The second half of the concert was devoted to the major work, Dona nobis pacem, by Vaughan
Williams. Although this is normally scored for a large orchestra, this was a more intimate
performance supported by Mark Shepherd’s sensitive and accomplished piano accompaniment.
Combining the war poetry of Walt Whitman, words from the Bible and Vaughan Williams’ own
experience of the horrors of the first world war, it required the choir to portray both the despair and
cruelty of war, the need for reconciliation and restrained hope for peace and better times in the
future. They rose superbly to the occasion, aided in no small measure by William Harmer’s moving
and mellifluous rendering of The angel of death has been abroad, and the sweet and gently
persistent prayer of Agnus dei by Emily Beech at both the beginning and end of the work. Although
the emotional power of this piece perhaps overtook the memory of the lyricism and colour of the
part songs in the first half of the programme the choir’s sensitive and controlled performance
reminded the audience of the war in Ukraine and the many other problems we face in our
contemporary world.
Brian Unwin
Dorking Choral Society welcomed two Tonmeister students to come and record a choral rehearsal on Wednesday 22nd March 2023. The students, who were from the University of Surrey, were given a tour of the society's rehearsal room and were then able to record the rehearsal of the society's upcoming repertoire for the Leith Hill Music Festival.

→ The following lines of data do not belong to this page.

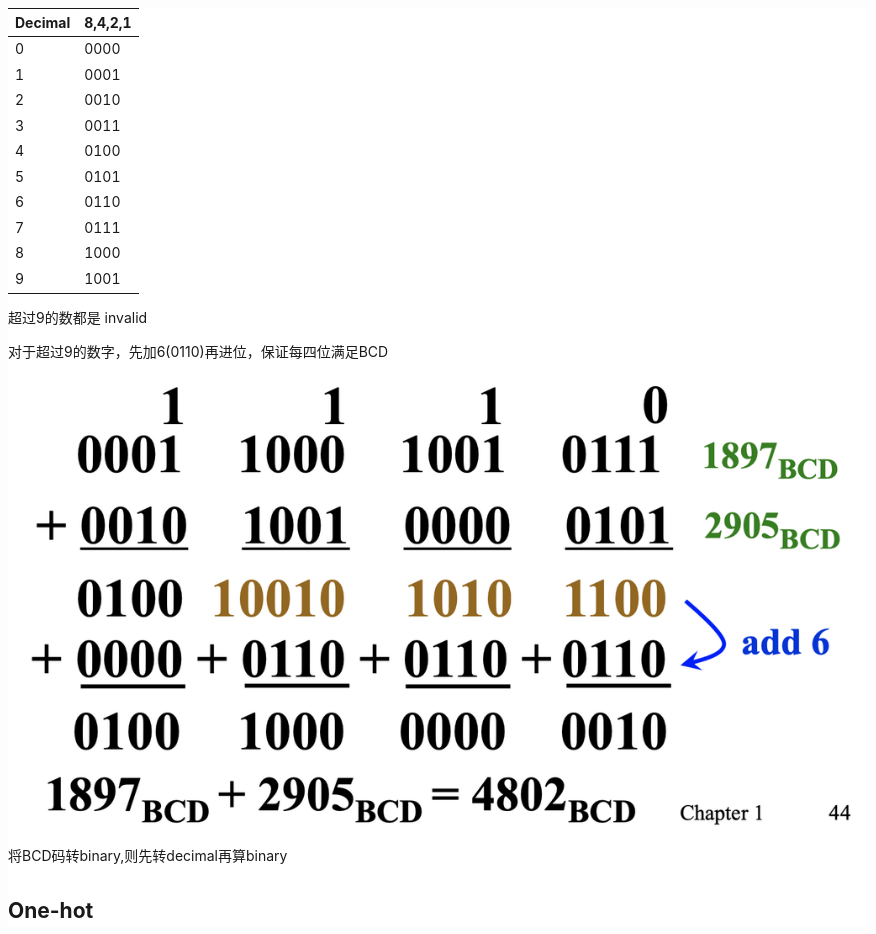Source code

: | Decimal | 8,4,2,1 |
| --- | --- |
| 0 | 0000 |
| 1 | 0001 |
| 2 | 0010 |
| 3 | 0011 |
| 4 | 0100 |
| 5 | 0101 |
| 6 | 0110 |
| 7 | 0111 |
| 8 | 1000 |
| 9 | 1001 |

超过9的数都是 invalid

对于超过9的数字，先加6(0110)再进位，保证每四位满足BCD

![Untitled](Logic%20and%20computer%20design%20fundamentals%20126e5290981e4d10ad7dab4e845bdd25/Untitled%201.png)

将BCD码转binary,则先转decimal再算binary

## One-hot
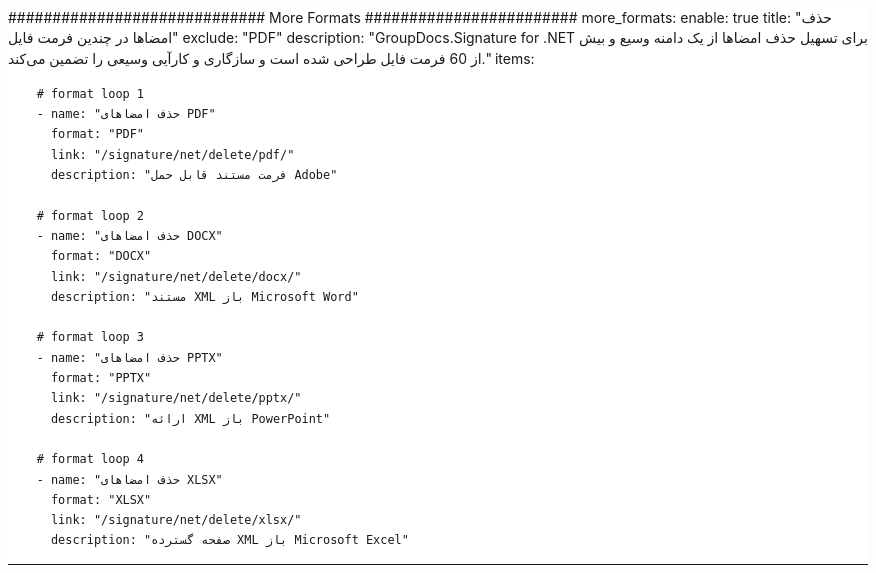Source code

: ############################# More Formats ########################
more_formats:
    enable: true
    title: "حذف امضاها در چندین فرمت فایل"
    exclude: "PDF"
    description: "GroupDocs.Signature for .NET برای تسهیل حذف امضاها از یک دامنه وسیع و بیش از 60 فرمت فایل طراحی شده است و سازگاری و کارآیی وسیعی را تضمین می‌کند."
    items: 
          
        # format loop 1
        - name: "حذف امضاهای PDF"
          format: "PDF"
          link: "/signature/net/delete/pdf/"
          description: "فرمت مستند قابل حمل Adobe"
          
        # format loop 2
        - name: "حذف امضاهای DOCX"
          format: "DOCX"
          link: "/signature/net/delete/docx/"
          description: "مستند XML باز Microsoft Word"
          
        # format loop 3
        - name: "حذف امضاهای PPTX"
          format: "PPTX"
          link: "/signature/net/delete/pptx/"
          description: "ارائه XML باز PowerPoint"
          
        # format loop 4
        - name: "حذف امضاهای XLSX"
          format: "XLSX"
          link: "/signature/net/delete/xlsx/"
          description: "صفحه گسترده XML باز Microsoft Excel"


          

---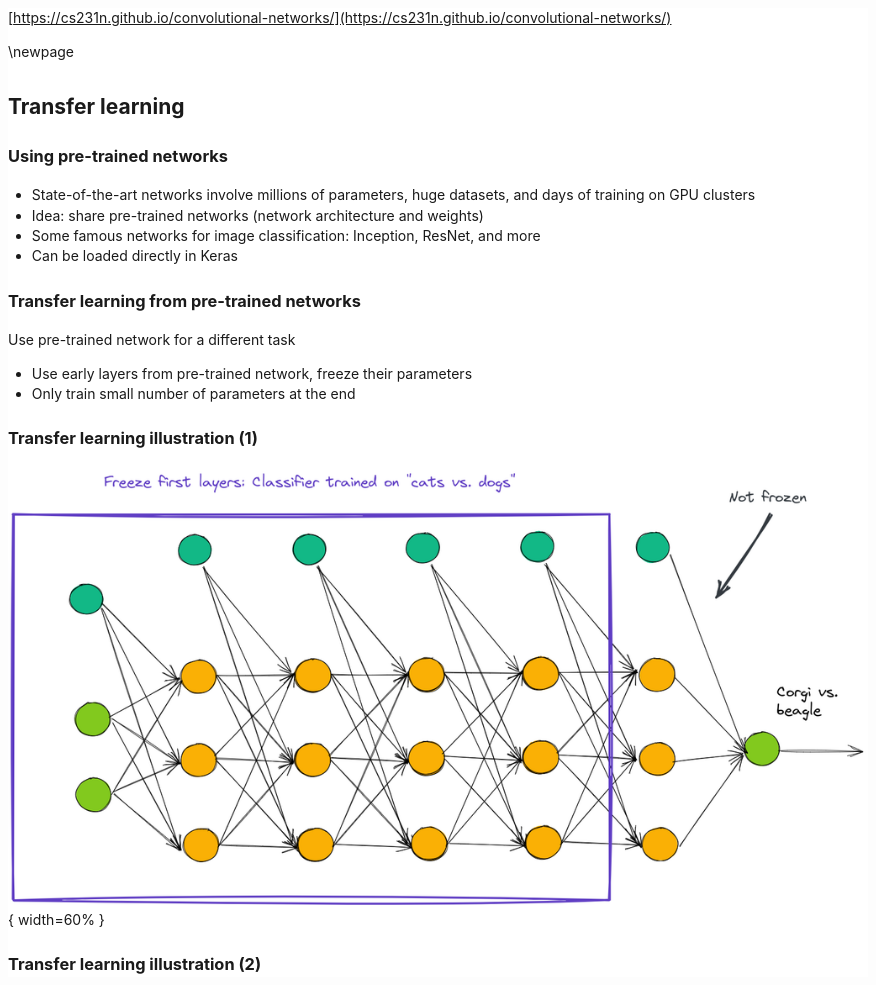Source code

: [https://cs231n.github.io/convolutional-networks/](https://cs231n.github.io/convolutional-networks/)


\newpage

## Transfer learning

### Using pre-trained networks

* State-of-the-art networks involve millions of parameters, huge datasets, and days of training on GPU clusters
* Idea: share pre-trained networks (network architecture and weights)
* Some famous networks for image classification: Inception, ResNet, and more
* Can be loaded directly in Keras


### Transfer learning from pre-trained networks

Use pre-trained network for a different task

* Use early layers from pre-trained network, freeze their parameters
* Only train small number of parameters at the end

### Transfer learning illustration (1)

![When the network is trained on a very similar task, even the abstract high-level features are probably very relevant, so you might tune just the classification head.](../images/8-transfer-similar.png){ width=60% }

### Transfer learning illustration (2)
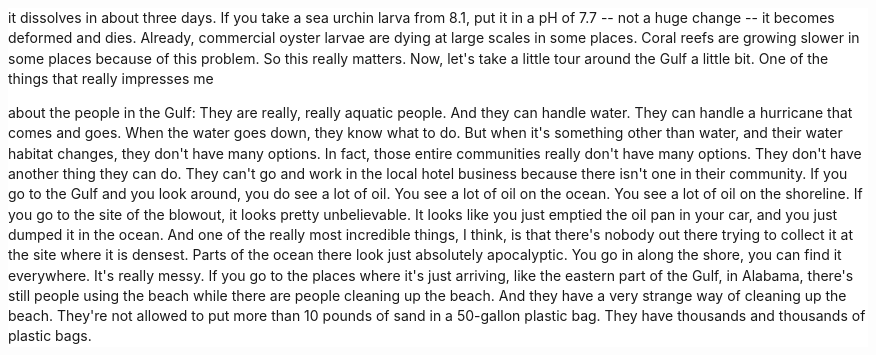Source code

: it dissolves in about three days.
If you take a sea urchin larva from 8.1,
put it in a pH of 7.7 --
not a huge change --
it becomes deformed and dies.
Already, commercial oyster larvae
are dying at large scales in some places.
Coral reefs are growing slower
in some places because of this problem.
So this really matters.
Now, let&#39;s take a little tour
around the Gulf a little bit.
One of the things that really impresses me

about the people in the Gulf:
They are really, really aquatic people.
And they can handle water.
They can handle a hurricane
that comes and goes.
When the water goes down,
they know what to do.
But when it&#39;s something other than water,
and their water habitat changes,
they don&#39;t have many options.
In fact, those entire communities
really don&#39;t have many options.
They don&#39;t have another thing they can do.
They can&#39;t go and work
in the local hotel business
because there isn&#39;t one
in their community.
If you go to the Gulf and you look around,
you do see a lot of oil.
You see a lot of oil on the ocean.
You see a lot of oil on the shoreline.
If you go to the site of the blowout,
it looks pretty unbelievable.
It looks like you just emptied
the oil pan in your car,
and you just dumped it in the ocean.
And one of the really
most incredible things, I think,
is that there&#39;s nobody out there
trying to collect it
at the site where it is densest.
Parts of the ocean there
look just absolutely apocalyptic.
You go in along the shore,
you can find it everywhere.
It&#39;s really messy.
If you go to the places
where it&#39;s just arriving,
like the eastern part
of the Gulf, in Alabama,
there&#39;s still people using the beach
while there are people
cleaning up the beach.
And they have a very strange
way of cleaning up the beach.
They&#39;re not allowed to put
more than 10 pounds of sand
in a 50-gallon plastic bag.
They have thousands
and thousands of plastic bags.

The students were very impressed with the standard of the singing and were grateful for the opportunity to record the rehearsal. The society is looking forward to hearing the finished recording and is grateful to the students for their time and effort.
The students, Josh and Alex, who are at different stages of their study, were very excited to be given the opportunity to record a choral rehearsal. They will be studying Tonmeister, which is the art of recording and producing music, for three years and were keen to put their skills to the test.
The rehearsal was for the Society's upcoming performance at Dorking Halls on 15th April. The students were impressed with the standard of the singing and were able to capture the beauty of the music perfectly.
The society is very grateful to the students for their time and effort. The recording will be used to promote the society's upcoming performance and will also be used for educational purposes.